Adelaide-based pianist and composer Ashley Hribar (b. 1975) consistently works with classical repertoire in interesting and innovative ways. These include the curation of a series of concerts across Germany in which all ten of Scriabin’s piano sonatas were performed in conjunction with massive projections of opals as a means to explore synaesthetic qualities of these enthralling works.
Hribar also has a long-standing interest in silent film and has performed his own scores to accompany many screenings, including of legendary German Expressionist director F.W. Murnau’s Faust (1926). This is the inspiration for Hribar’s latest album, Faust: A Mortal’s Tale, which assembles works by Rachmaninov, Debussy, Liszt and French-Russian composer Georgy Catoire (1861-1926), among others, into a programmatic retelling of the Faust legend. There’s a twist though: all have been arranged by Hribar to utilise the unique expressive attributes of the Australian Stuart & Sons ‘Big Beleura’ piano which, with 108 keys, is the world’s first nine-octave four-pedal piano.

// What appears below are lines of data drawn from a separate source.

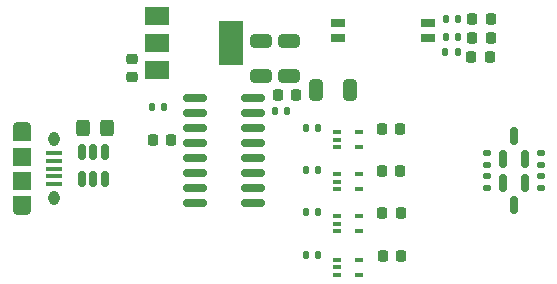
<source format=gbr>
%TF.GenerationSoftware,KiCad,Pcbnew,(6.0.9)*%
%TF.CreationDate,2022-11-09T13:04:19-08:00*%
%TF.ProjectId,esp32-prog,65737033-322d-4707-926f-672e6b696361,rev?*%
%TF.SameCoordinates,PX8f0d180PY2d4cae0*%
%TF.FileFunction,Paste,Top*%
%TF.FilePolarity,Positive*%
%FSLAX46Y46*%
G04 Gerber Fmt 4.6, Leading zero omitted, Abs format (unit mm)*
G04 Created by KiCad (PCBNEW (6.0.9)) date 2022-11-09 13:04:19*
%MOMM*%
%LPD*%
G01*
G04 APERTURE LIST*
G04 Aperture macros list*
%AMRoundRect*
0 Rectangle with rounded corners*
0 $1 Rounding radius*
0 $2 $3 $4 $5 $6 $7 $8 $9 X,Y pos of 4 corners*
0 Add a 4 corners polygon primitive as box body*
4,1,4,$2,$3,$4,$5,$6,$7,$8,$9,$2,$3,0*
0 Add four circle primitives for the rounded corners*
1,1,$1+$1,$2,$3*
1,1,$1+$1,$4,$5*
1,1,$1+$1,$6,$7*
1,1,$1+$1,$8,$9*
0 Add four rect primitives between the rounded corners*
20,1,$1+$1,$2,$3,$4,$5,0*
20,1,$1+$1,$4,$5,$6,$7,0*
20,1,$1+$1,$6,$7,$8,$9,0*
20,1,$1+$1,$8,$9,$2,$3,0*%
G04 Aperture macros list end*
%ADD10R,0.650000X0.400000*%
%ADD11RoundRect,0.250000X-0.325000X-0.650000X0.325000X-0.650000X0.325000X0.650000X-0.325000X0.650000X0*%
%ADD12RoundRect,0.250000X-0.325000X-0.450000X0.325000X-0.450000X0.325000X0.450000X-0.325000X0.450000X0*%
%ADD13RoundRect,0.225000X0.250000X-0.225000X0.250000X0.225000X-0.250000X0.225000X-0.250000X-0.225000X0*%
%ADD14RoundRect,0.135000X-0.185000X0.135000X-0.185000X-0.135000X0.185000X-0.135000X0.185000X0.135000X0*%
%ADD15R,1.270000X0.760000*%
%ADD16RoundRect,0.135000X-0.135000X-0.185000X0.135000X-0.185000X0.135000X0.185000X-0.135000X0.185000X0*%
%ADD17RoundRect,0.225000X-0.225000X-0.250000X0.225000X-0.250000X0.225000X0.250000X-0.225000X0.250000X0*%
%ADD18RoundRect,0.218750X0.218750X0.256250X-0.218750X0.256250X-0.218750X-0.256250X0.218750X-0.256250X0*%
%ADD19RoundRect,0.135000X0.185000X-0.135000X0.185000X0.135000X-0.185000X0.135000X-0.185000X-0.135000X0*%
%ADD20RoundRect,0.135000X0.135000X0.185000X-0.135000X0.185000X-0.135000X-0.185000X0.135000X-0.185000X0*%
%ADD21O,1.550000X0.890000*%
%ADD22O,0.950000X1.250000*%
%ADD23R,1.350000X0.400000*%
%ADD24R,1.550000X1.500000*%
%ADD25R,1.550000X1.200000*%
%ADD26RoundRect,0.250000X-0.650000X0.325000X-0.650000X-0.325000X0.650000X-0.325000X0.650000X0.325000X0*%
%ADD27RoundRect,0.150000X-0.150000X0.587500X-0.150000X-0.587500X0.150000X-0.587500X0.150000X0.587500X0*%
%ADD28RoundRect,0.150000X0.150000X-0.587500X0.150000X0.587500X-0.150000X0.587500X-0.150000X-0.587500X0*%
%ADD29R,2.000000X1.500000*%
%ADD30R,2.000000X3.800000*%
%ADD31RoundRect,0.150000X-0.825000X-0.150000X0.825000X-0.150000X0.825000X0.150000X-0.825000X0.150000X0*%
%ADD32RoundRect,0.150000X0.150000X-0.512500X0.150000X0.512500X-0.150000X0.512500X-0.150000X-0.512500X0*%
G04 APERTURE END LIST*
D10*
%TO.C,U6*%
X28076600Y-11889400D03*
X28076600Y-12539400D03*
X28076600Y-13189400D03*
X29976600Y-13189400D03*
X29976600Y-11889400D03*
%TD*%
%TO.C,U7*%
X28076600Y-22684400D03*
X28076600Y-23334400D03*
X28076600Y-23984400D03*
X29976600Y-23984400D03*
X29976600Y-22684400D03*
%TD*%
%TO.C,U5*%
X28076600Y-15445400D03*
X28076600Y-16095400D03*
X28076600Y-16745400D03*
X29976600Y-16745400D03*
X29976600Y-15445400D03*
%TD*%
%TO.C,U4*%
X28076600Y-19001400D03*
X28076600Y-19651400D03*
X28076600Y-20301400D03*
X29976600Y-20301400D03*
X29976600Y-19001400D03*
%TD*%
D11*
%TO.C,C5*%
X26272600Y-8367400D03*
X29222600Y-8367400D03*
%TD*%
D12*
%TO.C,L1*%
X6555000Y-11517000D03*
X8605000Y-11517000D03*
%TD*%
D13*
%TO.C,C1*%
X10702000Y-7237400D03*
X10702000Y-5687400D03*
%TD*%
D14*
%TO.C,R10*%
X40803200Y-13676000D03*
X40803200Y-14696000D03*
%TD*%
D15*
%TO.C,SW1*%
X28152200Y-2677800D03*
X28152200Y-3947800D03*
X35772200Y-3947800D03*
X35772200Y-2677800D03*
%TD*%
D16*
%TO.C,R2*%
X37320000Y-3840000D03*
X38340000Y-3840000D03*
%TD*%
D17*
%TO.C,C10*%
X31960000Y-22420000D03*
X33510000Y-22420000D03*
%TD*%
D18*
%TO.C,D3*%
X41045000Y-5571600D03*
X39470000Y-5571600D03*
%TD*%
D16*
%TO.C,R4*%
X37270000Y-5100000D03*
X38290000Y-5100000D03*
%TD*%
D19*
%TO.C,R12*%
X40777800Y-16626400D03*
X40777800Y-15606400D03*
%TD*%
D20*
%TO.C,R9*%
X26488600Y-11523400D03*
X25468600Y-11523400D03*
%TD*%
%TO.C,R6*%
X26488600Y-22318400D03*
X25468600Y-22318400D03*
%TD*%
%TO.C,R7*%
X26488600Y-18635400D03*
X25468600Y-18635400D03*
%TD*%
D21*
%TO.C,J1*%
X1454000Y-11500000D03*
D22*
X4154000Y-17500000D03*
X4154000Y-12500000D03*
D21*
X1454000Y-18500000D03*
D23*
X4154000Y-13700000D03*
X4154000Y-14350000D03*
X4154000Y-15000000D03*
X4154000Y-15650000D03*
X4154000Y-16300000D03*
D24*
X1454000Y-16000000D03*
D25*
X1454000Y-17900000D03*
D24*
X1454000Y-14000000D03*
D25*
X1454000Y-12100000D03*
%TD*%
D17*
%TO.C,C7*%
X31909200Y-11599600D03*
X33459200Y-11599600D03*
%TD*%
D26*
%TO.C,C2*%
X24037000Y-4174600D03*
X24037000Y-7124600D03*
%TD*%
D14*
%TO.C,R11*%
X45324400Y-13676000D03*
X45324400Y-14696000D03*
%TD*%
D27*
%TO.C,Q2*%
X44013800Y-16169500D03*
X42113800Y-16169500D03*
X43063800Y-18044500D03*
%TD*%
D17*
%TO.C,C9*%
X31934600Y-18711600D03*
X33484600Y-18711600D03*
%TD*%
D28*
%TO.C,Q1*%
X42113800Y-14132900D03*
X44013800Y-14132900D03*
X43063800Y-12257900D03*
%TD*%
D29*
%TO.C,U1*%
X12809800Y-2028800D03*
X12809800Y-4328800D03*
D30*
X19109800Y-4328800D03*
D29*
X12809800Y-6628800D03*
%TD*%
D18*
%TO.C,D2*%
X41097500Y-2340000D03*
X39522500Y-2340000D03*
%TD*%
D16*
%TO.C,R3*%
X37320000Y-2330000D03*
X38340000Y-2330000D03*
%TD*%
%TO.C,R5*%
X12410000Y-9800000D03*
X13430000Y-9800000D03*
%TD*%
D26*
%TO.C,C3*%
X21624000Y-4174600D03*
X21624000Y-7124600D03*
%TD*%
D17*
%TO.C,C8*%
X31909200Y-15155600D03*
X33459200Y-15155600D03*
%TD*%
D31*
%TO.C,U3*%
X16052400Y-9002400D03*
X16052400Y-10272400D03*
X16052400Y-11542400D03*
X16052400Y-12812400D03*
X16052400Y-14082400D03*
X16052400Y-15352400D03*
X16052400Y-16622400D03*
X16052400Y-17892400D03*
X21002400Y-17892400D03*
X21002400Y-16622400D03*
X21002400Y-15352400D03*
X21002400Y-14082400D03*
X21002400Y-12812400D03*
X21002400Y-11542400D03*
X21002400Y-10272400D03*
X21002400Y-9002400D03*
%TD*%
D17*
%TO.C,C6*%
X23074000Y-8748400D03*
X24624000Y-8748400D03*
%TD*%
D32*
%TO.C,U2*%
X6503000Y-15829500D03*
X7453000Y-15829500D03*
X8403000Y-15829500D03*
X8403000Y-13554500D03*
X7453000Y-13554500D03*
X6503000Y-13554500D03*
%TD*%
D20*
%TO.C,R1*%
X23838000Y-10120000D03*
X22818000Y-10120000D03*
%TD*%
D18*
%TO.C,D1*%
X41097500Y-3930000D03*
X39522500Y-3930000D03*
%TD*%
D17*
%TO.C,C4*%
X12469200Y-12533000D03*
X14019200Y-12533000D03*
%TD*%
D19*
%TO.C,R13*%
X45324400Y-16649800D03*
X45324400Y-15629800D03*
%TD*%
D20*
%TO.C,R8*%
X26488600Y-15079400D03*
X25468600Y-15079400D03*
%TD*%
M02*

</source>
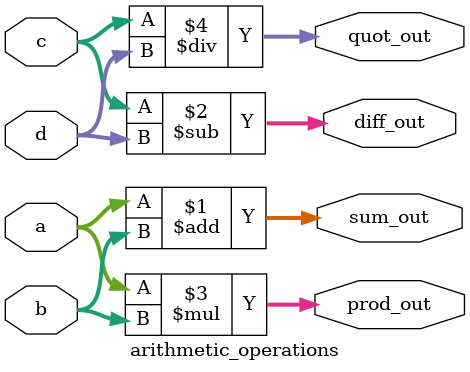
<source format=v>
module arithmetic_operations(a, b, c, d, sum_out, diff_out, prod_out, quot_out);
  input [3:0] a, b, c, d;
  output [4:0] sum_out, diff_out;
  output [7:0] prod_out;
  output [3:0] quot_out;
  
  assign sum_out = a + b;      // Addition
  assign diff_out = c - d;     // Subtraction  
  assign prod_out = a * b;     // Multiplication
  assign quot_out = c / d;     // Division
endmodule

</source>
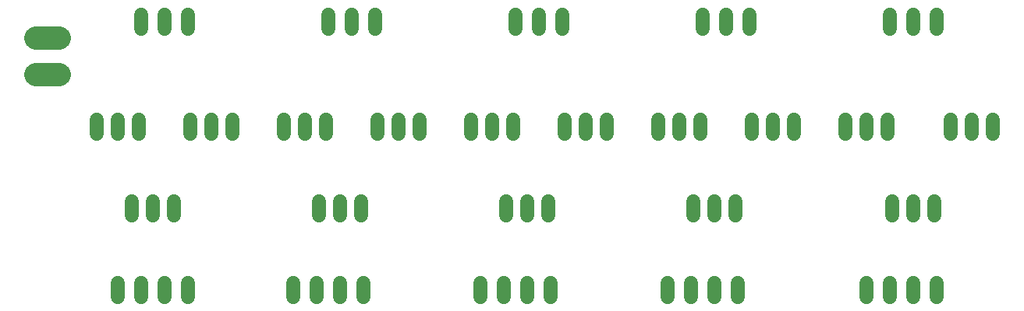
<source format=gbr>
G04 EAGLE Gerber RS-274X export*
G75*
%MOMM*%
%FSLAX34Y34*%
%LPD*%
%INTop Copper*%
%IPPOS*%
%AMOC8*
5,1,8,0,0,1.08239X$1,22.5*%
G01*
%ADD10C,1.524000*%
%ADD11C,1.508000*%
%ADD12C,2.550000*%


D10*
X243840Y322580D02*
X243840Y337820D01*
X266700Y337820D02*
X266700Y322580D01*
X289560Y322580D02*
X289560Y337820D01*
X342900Y436880D02*
X342900Y452120D01*
X317500Y452120D02*
X317500Y436880D01*
X292100Y436880D02*
X292100Y452120D01*
D11*
X266700Y159940D02*
X266700Y144860D01*
X292100Y144860D02*
X292100Y159940D01*
X317500Y159940D02*
X317500Y144860D01*
X342900Y144860D02*
X342900Y159940D01*
D10*
X281940Y233680D02*
X281940Y248920D01*
X304800Y248920D02*
X304800Y233680D01*
X327660Y233680D02*
X327660Y248920D01*
X345440Y322580D02*
X345440Y337820D01*
X368300Y337820D02*
X368300Y322580D01*
X391160Y322580D02*
X391160Y337820D01*
X447040Y337820D02*
X447040Y322580D01*
X469900Y322580D02*
X469900Y337820D01*
X492760Y337820D02*
X492760Y322580D01*
X546100Y436880D02*
X546100Y452120D01*
X520700Y452120D02*
X520700Y436880D01*
X495300Y436880D02*
X495300Y452120D01*
D11*
X457200Y159940D02*
X457200Y144860D01*
X482600Y144860D02*
X482600Y159940D01*
X508000Y159940D02*
X508000Y144860D01*
X533400Y144860D02*
X533400Y159940D01*
D10*
X485140Y233680D02*
X485140Y248920D01*
X508000Y248920D02*
X508000Y233680D01*
X530860Y233680D02*
X530860Y248920D01*
X548640Y322580D02*
X548640Y337820D01*
X571500Y337820D02*
X571500Y322580D01*
X594360Y322580D02*
X594360Y337820D01*
X650240Y337820D02*
X650240Y322580D01*
X673100Y322580D02*
X673100Y337820D01*
X695960Y337820D02*
X695960Y322580D01*
X749300Y436880D02*
X749300Y452120D01*
X723900Y452120D02*
X723900Y436880D01*
X698500Y436880D02*
X698500Y452120D01*
D11*
X660400Y159940D02*
X660400Y144860D01*
X685800Y144860D02*
X685800Y159940D01*
X711200Y159940D02*
X711200Y144860D01*
X736600Y144860D02*
X736600Y159940D01*
D10*
X688340Y233680D02*
X688340Y248920D01*
X711200Y248920D02*
X711200Y233680D01*
X734060Y233680D02*
X734060Y248920D01*
X751840Y322580D02*
X751840Y337820D01*
X774700Y337820D02*
X774700Y322580D01*
X797560Y322580D02*
X797560Y337820D01*
X853440Y337820D02*
X853440Y322580D01*
X876300Y322580D02*
X876300Y337820D01*
X899160Y337820D02*
X899160Y322580D01*
X952500Y436880D02*
X952500Y452120D01*
X927100Y452120D02*
X927100Y436880D01*
X901700Y436880D02*
X901700Y452120D01*
D11*
X863600Y159940D02*
X863600Y144860D01*
X889000Y144860D02*
X889000Y159940D01*
X914400Y159940D02*
X914400Y144860D01*
X939800Y144860D02*
X939800Y159940D01*
D10*
X891540Y233680D02*
X891540Y248920D01*
X914400Y248920D02*
X914400Y233680D01*
X937260Y233680D02*
X937260Y248920D01*
X955040Y322580D02*
X955040Y337820D01*
X977900Y337820D02*
X977900Y322580D01*
X1000760Y322580D02*
X1000760Y337820D01*
X1056640Y337820D02*
X1056640Y322580D01*
X1079500Y322580D02*
X1079500Y337820D01*
X1102360Y337820D02*
X1102360Y322580D01*
X1155700Y436880D02*
X1155700Y452120D01*
X1130300Y452120D02*
X1130300Y436880D01*
X1104900Y436880D02*
X1104900Y452120D01*
D11*
X1079500Y159940D02*
X1079500Y144860D01*
X1104900Y144860D02*
X1104900Y159940D01*
X1130300Y159940D02*
X1130300Y144860D01*
X1155700Y144860D02*
X1155700Y159940D01*
D10*
X1107440Y233680D02*
X1107440Y248920D01*
X1130300Y248920D02*
X1130300Y233680D01*
X1153160Y233680D02*
X1153160Y248920D01*
X1170940Y322580D02*
X1170940Y337820D01*
X1193800Y337820D02*
X1193800Y322580D01*
X1216660Y322580D02*
X1216660Y337820D01*
D12*
X203250Y386600D02*
X177750Y386600D01*
X177750Y426200D02*
X203250Y426200D01*
M02*

</source>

Hribar also seeks to reinstate the lost classical art of improvisation, as he puts it, “to tamper with the written score, to not take the notes too seriously, but in a thoughtful way.” The result is an expansively recorded, rich and virtuosic album of heightened depth and colour, not dissimilar in essence from the aforementioned Scriabin performances. Hribar’s dynamic pianism is evident throughout, particularly in his crackling performance of Liszt’s Mephisto Waltz No. 1; other highlights include Black Earth by fellow pianist and composer Fazil Say (b. 1970) and Jelly Roll Morton’s appropriately named Fingerbreaker.